Records to use:
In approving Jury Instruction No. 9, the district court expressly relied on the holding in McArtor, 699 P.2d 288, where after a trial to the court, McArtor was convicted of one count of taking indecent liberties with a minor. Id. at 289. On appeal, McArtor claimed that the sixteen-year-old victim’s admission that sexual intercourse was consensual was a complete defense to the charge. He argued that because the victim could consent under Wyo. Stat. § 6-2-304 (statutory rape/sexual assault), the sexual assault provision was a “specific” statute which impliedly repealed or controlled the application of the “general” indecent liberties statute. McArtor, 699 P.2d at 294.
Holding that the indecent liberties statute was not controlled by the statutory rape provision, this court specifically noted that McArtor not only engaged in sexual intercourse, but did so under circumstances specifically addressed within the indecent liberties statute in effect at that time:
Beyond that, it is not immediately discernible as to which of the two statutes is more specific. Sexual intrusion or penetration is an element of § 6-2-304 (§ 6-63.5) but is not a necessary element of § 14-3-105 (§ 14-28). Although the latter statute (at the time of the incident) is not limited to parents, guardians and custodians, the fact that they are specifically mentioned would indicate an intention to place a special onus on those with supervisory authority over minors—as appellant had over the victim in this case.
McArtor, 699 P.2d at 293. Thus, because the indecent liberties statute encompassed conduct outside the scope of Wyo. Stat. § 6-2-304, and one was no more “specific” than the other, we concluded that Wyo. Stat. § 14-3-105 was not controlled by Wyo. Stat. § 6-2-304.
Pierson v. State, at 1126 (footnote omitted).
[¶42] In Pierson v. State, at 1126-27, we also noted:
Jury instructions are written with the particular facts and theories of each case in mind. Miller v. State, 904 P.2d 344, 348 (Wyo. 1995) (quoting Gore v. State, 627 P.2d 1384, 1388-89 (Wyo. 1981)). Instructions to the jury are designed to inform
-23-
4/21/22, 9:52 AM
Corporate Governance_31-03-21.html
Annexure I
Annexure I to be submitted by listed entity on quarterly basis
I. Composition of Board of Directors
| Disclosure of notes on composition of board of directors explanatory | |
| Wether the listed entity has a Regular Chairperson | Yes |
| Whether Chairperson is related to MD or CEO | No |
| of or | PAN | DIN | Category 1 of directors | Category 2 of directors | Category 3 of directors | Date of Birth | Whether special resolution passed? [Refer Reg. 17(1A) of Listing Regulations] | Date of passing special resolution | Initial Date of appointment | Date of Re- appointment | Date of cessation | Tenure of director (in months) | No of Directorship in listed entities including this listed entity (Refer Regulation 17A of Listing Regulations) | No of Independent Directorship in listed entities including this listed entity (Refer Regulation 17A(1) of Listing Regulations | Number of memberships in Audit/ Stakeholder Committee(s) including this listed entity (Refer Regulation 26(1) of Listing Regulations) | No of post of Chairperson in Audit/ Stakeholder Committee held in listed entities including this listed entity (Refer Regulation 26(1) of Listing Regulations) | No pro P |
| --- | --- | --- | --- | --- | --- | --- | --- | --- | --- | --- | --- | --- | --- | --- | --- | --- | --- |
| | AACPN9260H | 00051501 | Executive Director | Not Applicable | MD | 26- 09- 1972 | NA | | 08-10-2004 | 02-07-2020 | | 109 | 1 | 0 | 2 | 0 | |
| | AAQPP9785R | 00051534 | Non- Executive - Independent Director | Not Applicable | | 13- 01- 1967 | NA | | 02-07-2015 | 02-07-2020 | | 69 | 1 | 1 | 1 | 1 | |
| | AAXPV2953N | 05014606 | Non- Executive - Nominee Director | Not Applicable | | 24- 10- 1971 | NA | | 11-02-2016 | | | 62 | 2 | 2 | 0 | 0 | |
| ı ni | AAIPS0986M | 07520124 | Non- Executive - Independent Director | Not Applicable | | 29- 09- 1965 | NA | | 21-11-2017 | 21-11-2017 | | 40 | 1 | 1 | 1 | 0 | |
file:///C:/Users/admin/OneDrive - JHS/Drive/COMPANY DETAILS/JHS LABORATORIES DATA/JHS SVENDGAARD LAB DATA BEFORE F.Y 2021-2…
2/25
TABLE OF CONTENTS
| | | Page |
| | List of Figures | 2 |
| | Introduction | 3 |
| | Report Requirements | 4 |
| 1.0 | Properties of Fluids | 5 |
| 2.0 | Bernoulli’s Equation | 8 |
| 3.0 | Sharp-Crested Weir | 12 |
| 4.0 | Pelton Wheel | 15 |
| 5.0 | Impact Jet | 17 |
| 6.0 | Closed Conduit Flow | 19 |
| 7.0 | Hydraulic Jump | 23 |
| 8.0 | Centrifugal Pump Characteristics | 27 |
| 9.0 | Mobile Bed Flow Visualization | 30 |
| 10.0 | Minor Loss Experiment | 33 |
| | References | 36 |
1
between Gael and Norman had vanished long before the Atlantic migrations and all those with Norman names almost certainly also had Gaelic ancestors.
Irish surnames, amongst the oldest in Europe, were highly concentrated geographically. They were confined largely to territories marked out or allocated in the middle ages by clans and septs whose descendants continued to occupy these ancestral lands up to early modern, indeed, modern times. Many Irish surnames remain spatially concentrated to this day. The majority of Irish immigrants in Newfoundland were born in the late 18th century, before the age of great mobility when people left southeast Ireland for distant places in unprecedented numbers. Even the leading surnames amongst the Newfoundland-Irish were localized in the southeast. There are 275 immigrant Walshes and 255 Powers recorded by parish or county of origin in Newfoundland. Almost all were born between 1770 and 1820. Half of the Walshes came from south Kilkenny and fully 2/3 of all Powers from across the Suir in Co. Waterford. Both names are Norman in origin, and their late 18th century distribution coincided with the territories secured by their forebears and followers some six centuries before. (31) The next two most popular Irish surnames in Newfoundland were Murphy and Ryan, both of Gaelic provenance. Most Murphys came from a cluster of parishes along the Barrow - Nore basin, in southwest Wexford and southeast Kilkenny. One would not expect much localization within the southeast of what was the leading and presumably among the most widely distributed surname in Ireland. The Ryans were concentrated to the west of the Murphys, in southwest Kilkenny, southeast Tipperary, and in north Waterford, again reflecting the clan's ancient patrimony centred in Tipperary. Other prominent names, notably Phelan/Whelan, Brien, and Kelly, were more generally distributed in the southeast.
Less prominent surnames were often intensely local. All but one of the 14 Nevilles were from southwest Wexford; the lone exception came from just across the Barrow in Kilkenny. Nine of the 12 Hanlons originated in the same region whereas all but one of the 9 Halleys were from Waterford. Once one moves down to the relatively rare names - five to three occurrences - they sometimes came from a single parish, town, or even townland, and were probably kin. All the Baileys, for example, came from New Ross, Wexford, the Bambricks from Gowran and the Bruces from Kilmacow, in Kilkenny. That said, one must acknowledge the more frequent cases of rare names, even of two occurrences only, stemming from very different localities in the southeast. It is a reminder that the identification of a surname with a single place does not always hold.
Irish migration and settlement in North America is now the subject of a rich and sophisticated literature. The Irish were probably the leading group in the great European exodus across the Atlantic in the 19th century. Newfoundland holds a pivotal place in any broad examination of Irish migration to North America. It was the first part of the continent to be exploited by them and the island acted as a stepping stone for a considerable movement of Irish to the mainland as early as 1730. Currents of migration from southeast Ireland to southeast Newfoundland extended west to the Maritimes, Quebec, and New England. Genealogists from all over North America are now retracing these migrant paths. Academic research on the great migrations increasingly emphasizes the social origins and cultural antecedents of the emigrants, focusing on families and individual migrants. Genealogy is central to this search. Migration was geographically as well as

What the task requires: Each record above needs to be reproduced exactly as written.

Answer to this exercise:
In approving Jury Instruction No. 9, the district court expressly relied on the holding in McArtor, 699 P.2d 288, where after a trial to the court, McArtor was convicted of one count of taking indecent liberties with a minor. Id. at 289. On appeal, McArtor claimed that the sixteen-year-old victim’s admission that sexual intercourse was consensual was a complete defense to the charge. He argued that because the victim could consent under Wyo. Stat. § 6-2-304 (statutory rape/sexual assault), the sexual assault provision was a “specific” statute which impliedly repealed or controlled the application of the “general” indecent liberties statute. McArtor, 699 P.2d at 294.
Holding that the indecent liberties statute was not controlled by the statutory rape provision, this court specifically noted that McArtor not only engaged in sexual intercourse, but did so under circumstances specifically addressed within the indecent liberties statute in effect at that time:
Beyond that, it is not immediately discernible as to which of the two statutes is more specific. Sexual intrusion or penetration is an element of § 6-2-304 (§ 6-63.5) but is not a necessary element of § 14-3-105 (§ 14-28). Although the latter statute (at the time of the incident) is not limited to parents, guardians and custodians, the fact that they are specifically mentioned would indicate an intention to place a special onus on those with supervisory authority over minors—as appellant had over the victim in this case.
McArtor, 699 P.2d at 293. Thus, because the indecent liberties statute encompassed conduct outside the scope of Wyo. Stat. § 6-2-304, and one was no more “specific” than the other, we concluded that Wyo. Stat. § 14-3-105 was not controlled by Wyo. Stat. § 6-2-304.
Pierson v. State, at 1126 (footnote omitted).
[¶42] In Pierson v. State, at 1126-27, we also noted:
Jury instructions are written with the particular facts and theories of each case in mind. Miller v. State, 904 P.2d 344, 348 (Wyo. 1995) (quoting Gore v. State, 627 P.2d 1384, 1388-89 (Wyo. 1981)). Instructions to the jury are designed to inform
-23-
4/21/22, 9:52 AM
Corporate Governance_31-03-21.html
Annexure I
Annexure I to be submitted by listed entity on quarterly basis
I. Composition of Board of Directors
| Disclosure of notes on composition of board of directors explanatory | |
| Wether the listed entity has a Regular Chairperson | Yes |
| Whether Chairperson is related to MD or CEO | No |
| of or | PAN | DIN | Category 1 of directors | Category 2 of directors | Category 3 of directors | Date of Birth | Whether special resolution passed? [Refer Reg. 17(1A) of Listing Regulations] | Date of passing special resolution | Initial Date of appointment | Date of Re- appointment | Date of cessation | Tenure of director (in months) | No of Directorship in listed entities including this listed entity (Refer Regulation 17A of Listing Regulations) | No of Independent Directorship in listed entities including this listed entity (Refer Regulation 17A(1) of Listing Regulations | Number of memberships in Audit/ Stakeholder Committee(s) including this listed entity (Refer Regulation 26(1) of Listing Regulations) | No of post of Chairperson in Audit/ Stakeholder Committee held in listed entities including this listed entity (Refer Regulation 26(1) of Listing Regulations) | No pro P |
| --- | --- | --- | --- | --- | --- | --- | --- | --- | --- | --- | --- | --- | --- | --- | --- | --- | --- |
| | AACPN9260H | 00051501 | Executive Director | Not Applicable | MD | 26- 09- 1972 | NA | | 08-10-2004 | 02-07-2020 | | 109 | 1 | 0 | 2 | 0 | |
| | AAQPP9785R | 00051534 | Non- Executive - Independent Director | Not Applicable | | 13- 01- 1967 | NA | | 02-07-2015 | 02-07-2020 | | 69 | 1 | 1 | 1 | 1 | |
| | AAXPV2953N | 05014606 | Non- Executive - Nominee Director | Not Applicable | | 24- 10- 1971 | NA | | 11-02-2016 | | | 62 | 2 | 2 | 0 | 0 | |
| ı ni | AAIPS0986M | 07520124 | Non- Executive - Independent Director | Not Applicable | | 29- 09- 1965 | NA | | 21-11-2017 | 21-11-2017 | | 40 | 1 | 1 | 1 | 0 | |
file:///C:/Users/admin/OneDrive - JHS/Drive/COMPANY DETAILS/JHS LABORATORIES DATA/JHS SVENDGAARD LAB DATA BEFORE F.Y 2021-2…
2/25
TABLE OF CONTENTS
| | | Page |
| | List of Figures | 2 |
| | Introduction | 3 |
| | Report Requirements | 4 |
| 1.0 | Properties of Fluids | 5 |
| 2.0 | Bernoulli’s Equation | 8 |
| 3.0 | Sharp-Crested Weir | 12 |
| 4.0 | Pelton Wheel | 15 |
| 5.0 | Impact Jet | 17 |
| 6.0 | Closed Conduit Flow | 19 |
| 7.0 | Hydraulic Jump | 23 |
| 8.0 | Centrifugal Pump Characteristics | 27 |
| 9.0 | Mobile Bed Flow Visualization | 30 |
| 10.0 | Minor Loss Experiment | 33 |
| | References | 36 |
1
between Gael and Norman had vanished long before the Atlantic migrations and all those with Norman names almost certainly also had Gaelic ancestors.
Irish surnames, amongst the oldest in Europe, were highly concentrated geographically. They were confined largely to territories marked out or allocated in the middle ages by clans and septs whose descendants continued to occupy these ancestral lands up to early modern, indeed, modern times. Many Irish surnames remain spatially concentrated to this day. The majority of Irish immigrants in Newfoundland were born in the late 18th century, before the age of great mobility when people left southeast Ireland for distant places in unprecedented numbers. Even the leading surnames amongst the Newfoundland-Irish were localized in the southeast. There are 275 immigrant Walshes and 255 Powers recorded by parish or county of origin in Newfoundland. Almost all were born between 1770 and 1820. Half of the Walshes came from south Kilkenny and fully 2/3 of all Powers from across the Suir in Co. Waterford. Both names are Norman in origin, and their late 18th century distribution coincided with the territories secured by their forebears and followers some six centuries before. (31) The next two most popular Irish surnames in Newfoundland were Murphy and Ryan, both of Gaelic provenance. Most Murphys came from a cluster of parishes along the Barrow - Nore basin, in southwest Wexford and southeast Kilkenny. One would not expect much localization within the southeast of what was the leading and presumably among the most widely distributed surname in Ireland. The Ryans were concentrated to the west of the Murphys, in southwest Kilkenny, southeast Tipperary, and in north Waterford, again reflecting the clan's ancient patrimony centred in Tipperary. Other prominent names, notably Phelan/Whelan, Brien, and Kelly, were more generally distributed in the southeast.
Less prominent surnames were often intensely local. All but one of the 14 Nevilles were from southwest Wexford; the lone exception came from just across the Barrow in Kilkenny. Nine of the 12 Hanlons originated in the same region whereas all but one of the 9 Halleys were from Waterford. Once one moves down to the relatively rare names - five to three occurrences - they sometimes came from a single parish, town, or even townland, and were probably kin. All the Baileys, for example, came from New Ross, Wexford, the Bambricks from Gowran and the Bruces from Kilmacow, in Kilkenny. That said, one must acknowledge the more frequent cases of rare names, even of two occurrences only, stemming from very different localities in the southeast. It is a reminder that the identification of a surname with a single place does not always hold.
Irish migration and settlement in North America is now the subject of a rich and sophisticated literature. The Irish were probably the leading group in the great European exodus across the Atlantic in the 19th century. Newfoundland holds a pivotal place in any broad examination of Irish migration to North America. It was the first part of the continent to be exploited by them and the island acted as a stepping stone for a considerable movement of Irish to the mainland as early as 1730. Currents of migration from southeast Ireland to southeast Newfoundland extended west to the Maritimes, Quebec, and New England. Genealogists from all over North America are now retracing these migrant paths. Academic research on the great migrations increasingly emphasizes the social origins and cultural antecedents of the emigrants, focusing on families and individual migrants. Genealogy is central to this search. Migration was geographically as well as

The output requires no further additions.